— Мы хотим, чтобы Китай стал государством потребления, а не выдр, — взмолился президент Кортес.
Погоди. Чего? Государством
— Мы хотим, чтобы Китай стал государством потребления, а не
— Ой блядь, — сказал Вишну, неистово тыча в эппэрэт. — Негри-тосы, что-то творится! — В баре стоял такой шум, что мы еле его расслышали. Молодежь напивалась, женщины нервно раздевались, а Юнис Пак плотнее куталась в легкий свитер и терла нос — очень дуло из кондиционера. — В Центральном парке восстание, — сказал Вишну. — Гвардейцы пнули под зад какого-то черного кренделя и теперь мочат Неимущих.
Новости о Центральном парке разлетались по бару. Вживую пока еще никто не сливал, но на эппэрэтах и на экранах бара появлялись Изображения. Подросток (ну, он казался подростком — неловкие тощие ноги), лица не видно, в пояснице красная дыра — он валялся, точно сбитый машиной, на мягком зеленом пригорке. Тела трех мужчин и женщины (семья?) лежат навзничь, голые черные руки раскинуты, будто они друг друга нечаянно обняли. И один человек, которого я, кажется, узнал, — безработный водитель автобуса, мы с Юнис видели его на Кедровом холме. Азиз как-то там. Я запомнил в основном его одежду — белая футболка, золотая цепь с крупным символом юаня. И странный наплыв — вот я вижу его живым, пусть краткий миг, а вот на высоком коричневом лбу кружок с монетку в пять цзяо, и краснота пропитывает ржавые звенья тяжелой цепи, зубы болезненно стиснуты, глаза уже закатились. Мне понадобилось несколько секунд, чтобы подобрать описание тому, что я вижу, —
В «Цервиксе» воцарилась тишина. Я ничего не слышал, кроме шороха крышечки, которую тремя онемевшими пальцами машинально откручивал с пузырька ксанакса, а затем скрежета белой таблетки в пересохшем горле. Мы впитывали Изображения и вместе — группой людей с похожим доходом — переживали краткие вспышки экзистенциального страха. На минуту этот страх смыло волной сочувствия к убитым, формально — таким же ньюйоркцам. Каково это — быть мертвым или вскорости умереть? Попасть под обстрел с воздуха в центре города? Мгновенно понять, что вокруг тебя умирают близкие? Но потом страх и сочувствие сменились знанием иного сорта. С нами такого не случится. То, что мы увидели, — не терроризм. Мы из доброго племени. Эти пули умеют выбирать.
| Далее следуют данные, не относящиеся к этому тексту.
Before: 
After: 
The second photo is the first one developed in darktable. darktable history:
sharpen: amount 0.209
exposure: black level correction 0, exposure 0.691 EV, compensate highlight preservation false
Я послал тинку Нетти Файн: «Видела, что творится в парке???»
Невзирая на разницу во времени (в Риме, наверное, был пятый час утра), она тотчас ответила: «Только что видела. Не волнуйся, Ленни. Это ужасно, но Рубенштейну и его клике ОТОЛЬЕТСЯ. В Центральном парке стреляют, потому что там мало бывших нацгвардейцев. Они никогда не выступят против бывших солдат. Вся движуха — на Томпкинс-сквер, Медиа этого не показывают. Сходи туда, познакомься с моим другом Дэвидом Лоррингом. Я занималась посттравматическим консультированием в Коламбии, он пришел ко мне после двух часов в Сьюдад-Боливар. Он на Томпкинс организует настоящее сопротивление. Отличный парень. Ладно, милый, мне бы сейчас соснуть чуток. Будь сильным! XXX Нетти Файн. P. S. Я преданно слежу за каналом твоего друга Ноя Уайнберга. Когда вернусь в Штаты, я бы с ним пообедала».
Над этим посланием я улыбнулся. Женщине за шестьдесят, а она по-прежнему бодра, все пытается наставить нашу страну на путь истинный.
Я перечитал письмо Нетти Файн. Вдохновляет, конечно, но со словоупотреблением что-то не то. Я представил, как аккуратные, интеллигентные губы Нетти Файн произносят слово «движуха». Что с ней приключилось?